Atelier Cologne Rose anonyme review

Rose Anonyme by Atelier Cologne

Spread the love

DiVino may earn commissions from qualifying purchases.

I recently reviewed Bond No.9’s Manhattan, the latest jewel in the Bond family and a tribute to the city’s most sought after borough. Conceptually it worked for me, seductive and impersonal as it was. It was glamorous too, but not quite home.

Interestingly, French fragrance designers Sylvie Ganter and Christophe Cervasel of Atelier Cologne, have created something that brings me closer to my New York City.

Their scent, Rose Anonyme was recently released in conjunction with Vetiver Fatal. The fragrances were inspired by a fictional tale of a diamond thief who leaves a single rose in her wake and the globetrotting detective who delights in the pursuit.

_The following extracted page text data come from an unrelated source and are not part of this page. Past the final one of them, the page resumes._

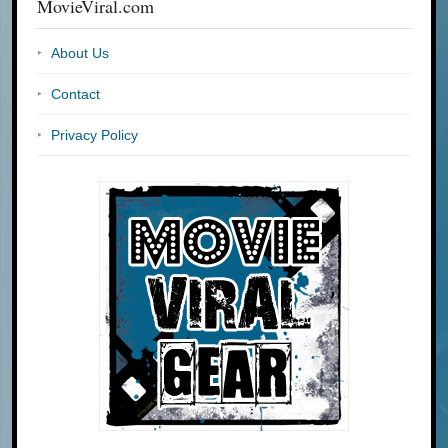
MovieViral.com
About Us
Contact
Privacy Policy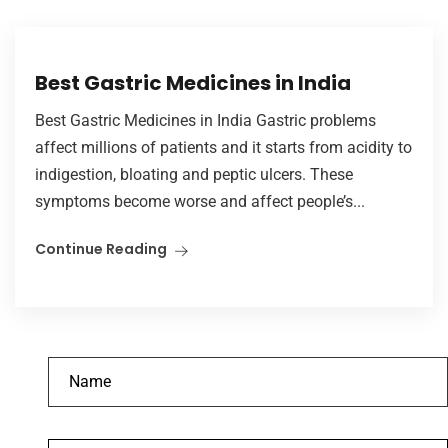
Best Gastric Medicines in India
Best Gastric Medicines in India Gastric problems
affect millions of patients and it starts from acidity to
indigestion, bloating and peptic ulcers. These
symptoms become worse and affect people’s...
Continue Reading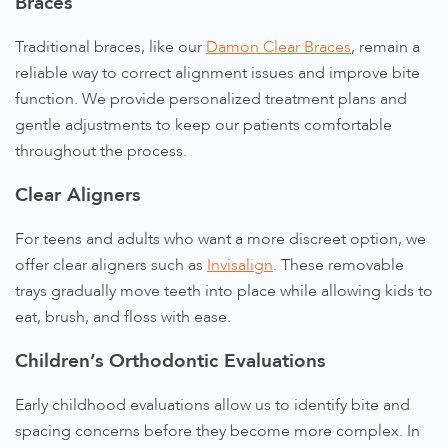
Braces
Traditional braces, like our
Damon Clear Braces
, remain a
reliable way to correct alignment issues and improve bite
function. We provide personalized treatment plans and
gentle adjustments to keep our patients comfortable
throughout the process.
Clear Aligners
For teens and adults who want a more discreet option, we
offer clear aligners such as
Invisalign
. These removable
trays gradually move teeth into place while allowing kids to
eat, brush, and floss with ease.
Children’s Orthodontic Evaluations
Early childhood evaluations allow us to identify bite and
spacing concerns before they become more complex. In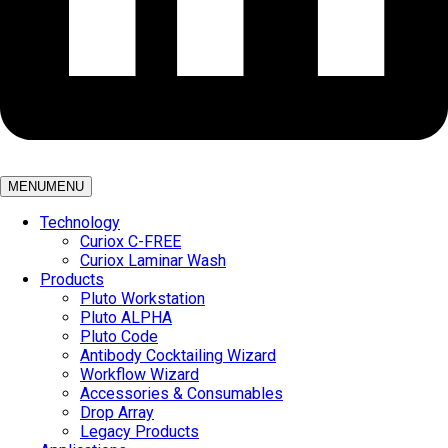
MENU
MENU
Technology
Curiox C-FREE
Curiox Laminar Wash
Products
Pluto Workstation
Pluto ALPHA
Pluto Code
Antibody Cocktailing Wizard
Workflow Wizard
Accessories & Consumables
Drop Array
Legacy Products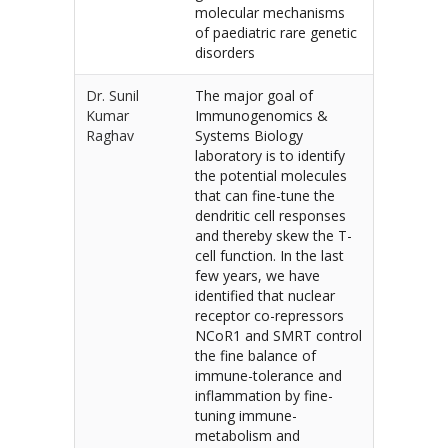
molecular mechanisms
of paediatric rare genetic
disorders
Dr. Sunil
The major goal of
Kumar
Immunogenomics &
Raghav
Systems Biology
laboratory is to identify
the potential molecules
that can fine-tune the
dendritic cell responses
and thereby skew the T-
cell function. In the last
few years, we have
identified that nuclear
receptor co-repressors
NCoR1 and SMRT control
the fine balance of
immune-tolerance and
inflammation by fine-
tuning immune-
metabolism and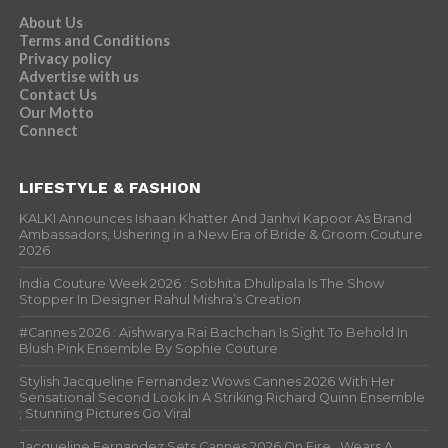
About Us
Terms and Conditions
Privacy policy
Advertise with us
Contact Us
Our Motto
Connect
LIFESTYLE & FASHION
KALKI Announces Ishaan Khatter And Janhvi Kapoor As Brand
Ambassadors, Ushering in a New Era of Bride & Groom Couture
2026
India Couture Week 2026 : Sobhita Dhulipala Is The Show
Stopper In Designer Rahul Mishra’s Creation
#Cannes 2026 : Aishwarya Rai Bachchan Is Sight To Behold In
Blush Pink Ensemble By Sophie Couture
Stylish Jacqueline Fernandez Wows Cannes 2026 With Her
Sensational Second Look In A Striking Richard Quinn Ensemble
; Stunning Pictures Go Viral
Jacqueline Fernandez Sets Cannes 2026 On Fire , Wears A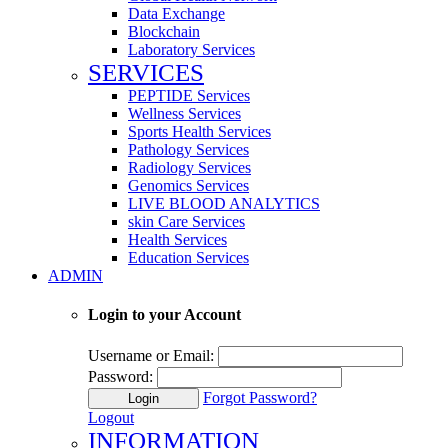
Data Exchange
Blockchain
Laboratory Services
SERVICES
PEPTIDE Services
Wellness Services
Sports Health Services
Pathology Services
Radiology Services
Genomics Services
LIVE BLOOD ANALYTICS
skin Care Services
Health Services
Education Services
ADMIN
Login to your Account
Username or Email:
Password:
Forgot Password?
Login
Logout
INFORMATION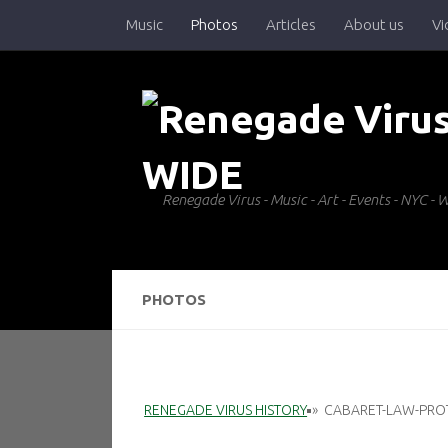
Music
Photos
Articles
About us
Vi
Skip to content
Renegade Virus - Music - Art - Events - NYC 
PHOTOS
RENEGADE VIRUS HISTORY
»
CABARET-LAW-PRO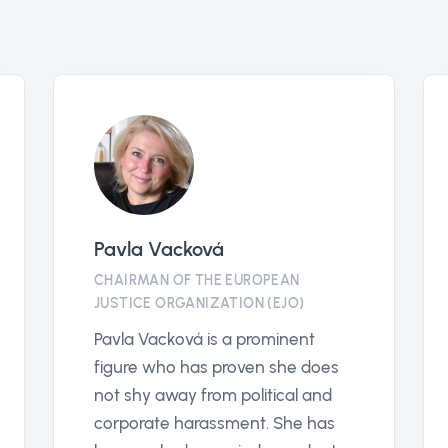
antikorruptionslinjen.se
EJO
PARTNER
EUROPEA
En plattform för att främja
European
rättvisa och transparens genom
(EJO) is
att bekämpa korruption i alla
dedicate
samhällsområden.
human ri
Antikorruptionslinjen säkerställer
the fight
snabb hantering av rapporter och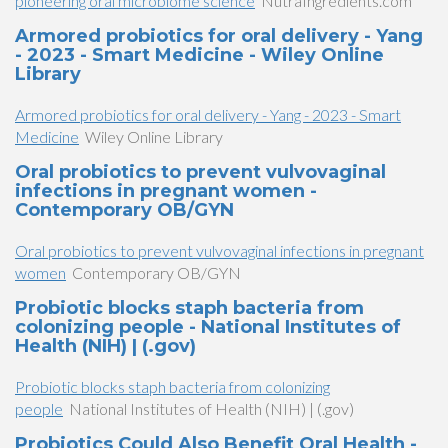
pioneering oral microbiome science
NutraIngredients.com
Armored probiotics for oral delivery - Yang
- 2023 - Smart Medicine - Wiley Online
Library
Armored probiotics for oral delivery - Yang - 2023 - Smart
Medicine
Wiley Online Library
Oral probiotics to prevent vulvovaginal
infections in pregnant women -
Contemporary OB/GYN
Oral probiotics to prevent vulvovaginal infections in pregnant
women
Contemporary OB/GYN
Probiotic blocks staph bacteria from
colonizing people - National Institutes of
Health (NIH) | (.gov)
Probiotic blocks staph bacteria from colonizing
people
National Institutes of Health (NIH) | (.gov)
Probiotics Could Also Benefit Oral Health -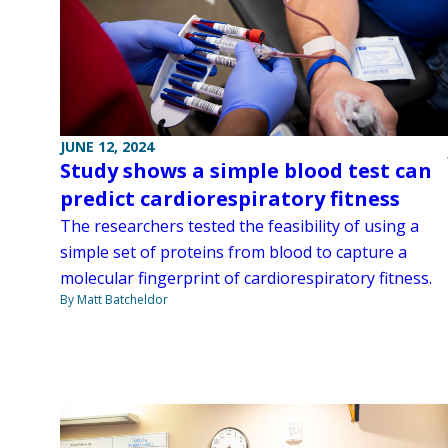
JUNE 12, 2024
Study shows a simple blood test can
predict cardiorespiratory fitness
The researchers tested the feasibility of using a
simple set of proteins from blood to capture a
molecular fingerprint of cardiorespiratory fitness.
By Matt Batcheldor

While I loved the story of a jewel heisting heroine and her exotic travels, the fragrance took me right back to my corner of Brooklyn.

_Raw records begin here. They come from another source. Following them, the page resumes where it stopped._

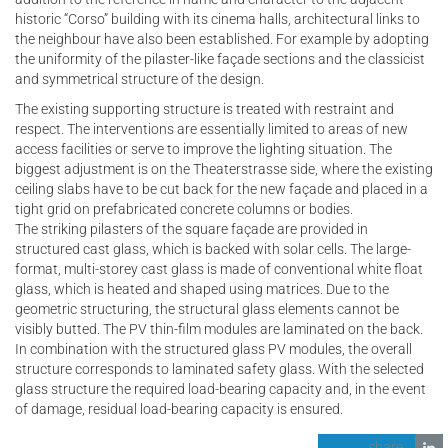
historic “Corso” building with its cinema halls, architectural links to
the neighbour have also been established. For example by adopting
the uniformity of the pilaster-like façade sections and the classicist
and symmetrical structure of the design.
The existing supporting structure is treated with restraint and
respect. The interventions are essentially limited to areas of new
access facilities or serve to improve the lighting situation. The
biggest adjustment is on the Theaterstrasse side, where the existing
ceiling slabs have to be cut back for the new façade and placed in a
tight grid on prefabricated concrete columns or bodies.
The striking pilasters of the square façade are provided in
structured cast glass, which is backed with solar cells. The large-
format, multi-storey cast glass is made of conventional white float
glass, which is heated and shaped using matrices. Due to the
geometric structuring, the structural glass elements cannot be
visibly butted. The PV thin-film modules are laminated on the back.
In combination with the structured glass PV modules, the overall
structure corresponds to laminated safety glass. With the selected
glass structure the required load-bearing capacity and, in the event
of damage, residual load-bearing capacity is ensured.
share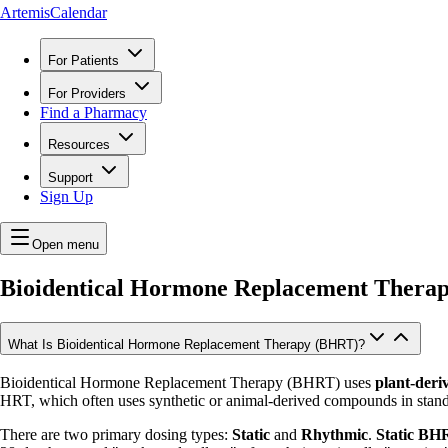
ArtemisCalendar
For Patients
For Providers
Find a Pharmacy
Resources
Support
Sign Up
Open menu
Bioidentical Hormone Replacement Thera
What Is Bioidentical Hormone Replacement Therapy (BHRT)?
Bioidentical Hormone Replacement Therapy (BHRT) uses
plant-deri
HRT, which often uses synthetic or animal-derived compounds in stand
There are two primary dosing types:
Static
and
Rhythmic
.
Static BH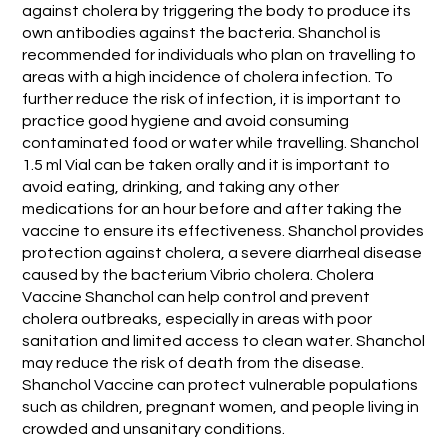
against cholera by triggering the body to produce its
own antibodies against the bacteria. Shanchol is
recommended for individuals who plan on travelling to
areas with a high incidence of cholera infection. To
further reduce the risk of infection, it is important to
practice good hygiene and avoid consuming
contaminated food or water while travelling. Shanchol
1.5 ml Vial can be taken orally and it is important to
avoid eating, drinking, and taking any other
medications for an hour before and after taking the
vaccine to ensure its effectiveness. Shanchol provides
protection against cholera, a severe diarrheal disease
caused by the bacterium Vibrio cholera. Cholera
Vaccine Shanchol can help control and prevent
cholera outbreaks, especially in areas with poor
sanitation and limited access to clean water. Shanchol
may reduce the risk of death from the disease.
Shanchol Vaccine can protect vulnerable populations
such as children, pregnant women, and people living in
crowded and unsanitary conditions.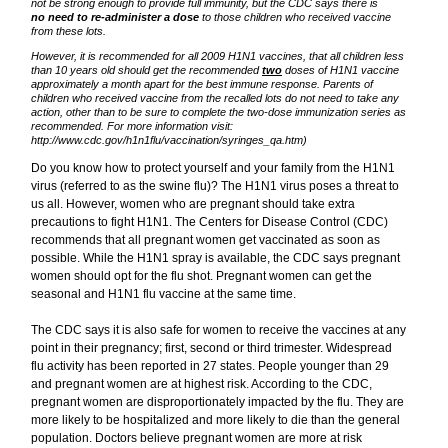
not be strong enough to provide full immunity, but the CDC says there is
no need to re-administer a dose
to those children who received vaccine
from these lots.
However, it is recommended for all 2009 H1N1 vaccines, that all children less
than 10 years old should get the recommended
two
doses of H1N1 vaccine
approximately a month apart for the best immune response. Parents of
children who received vaccine from the recalled lots do not need to take any
action, other than to be sure to complete the two-dose immunization series as
recommended. For more information visit:
http://www.cdc.gov/h1n1flu/vaccination/syringes_qa.htm)
Do you know how to protect yourself and your family from the H1N1
virus (referred to as the swine flu)? The H1N1 virus poses a threat to
us all. However, women who are pregnant should take extra
precautions to fight H1N1. The Centers for Disease Control (CDC)
recommends that all pregnant women get vaccinated as soon as
possible. While the H1N1 spray is available, the CDC says pregnant
women should opt for the flu shot. Pregnant women can get the
seasonal and H1N1 flu vaccine at the same time.
The CDC says it is also safe for women to receive the vaccines at any
point in their pregnancy; first, second or third trimester. Widespread
flu activity has been reported in 27 states. People younger than 29
and pregnant women are at highest risk. According to the CDC,
pregnant women are disproportionately impacted by the flu. They are
more likely to be hospitalized and more likely to die than the general
population. Doctors believe pregnant women are more at risk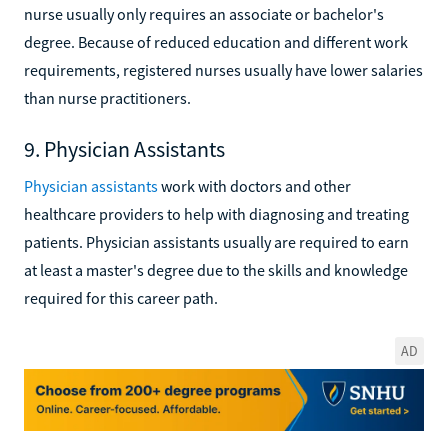
nurse usually only requires an associate or bachelor's
degree. Because of reduced education and different work
requirements, registered nurses usually have lower salaries
than nurse practitioners.
9. Physician Assistants
Physician assistants
work with doctors and other
healthcare providers to help with diagnosing and treating
patients. Physician assistants usually are required to earn
at least a master's degree due to the skills and knowledge
required for this career path.
AD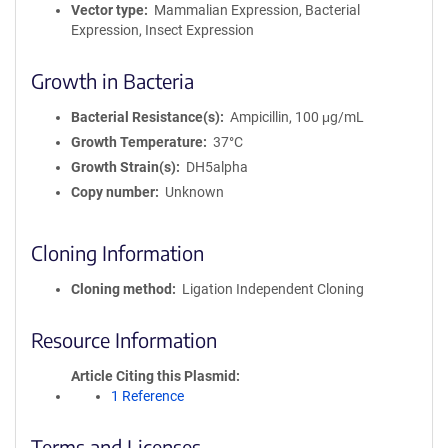
Vector type
Mammalian Expression, Bacterial
Expression, Insect Expression
Growth in Bacteria
Bacterial Resistance(s)
Ampicillin, 100 μg/mL
Growth Temperature
37°C
Growth Strain(s)
DH5alpha
Copy number
Unknown
Cloning Information
Cloning method
Ligation Independent Cloning
Resource Information
Article Citing this Plasmid
1 Reference
Terms and Licenses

The oud comes through  delicately and has a warm wet quality.  Barely perceptible, yet present, as if  a woman wearing oud oil had moments ago just left the room.  It reminds me of browsing Atlantic Avenue  where stores sell incense and scented oils along with hemp oil and natural black seed oil soap. Women in headscarves rush past and there is always a hint of oud in the air, though you’re never quite sure where it’s coming from. African men crowd the counter, their beards scented with something sweet and musky. I found the same scent in incense sticks and  burn them incessantly in my bedroom.  Some people smell baking spices. I smell warm skin.

Rose Anonyme doesn’t end there.  Chinese ginger intrigues. It’s a different take on spice, something  raw yet fresh and connected to the earth. Walk west on Atlantic Avenue and you’ll find Sahadi’s market, a paradise of dried fruit and spice aromas, and if you’re lucky, the warm damp scent of bread baking at Bien Cuit,  a local patisserie. The scent of wet earth, grass and sea water wafts through Brooklyn Heights, and if you cross the East River into Chinatown, the olfactory mélange intensifies with the scent of dried mushrooms of a million varieties, potpourri, and over-ripe litchi fruit, mounded onto street carts and swelling at its spiky little seams.

Rose Anonyme encapsulates this exotic journey to me. An hour and half on a warm Saturday morning right here in what is my new hometown. Mysterious and twisting yet somehow still familiar.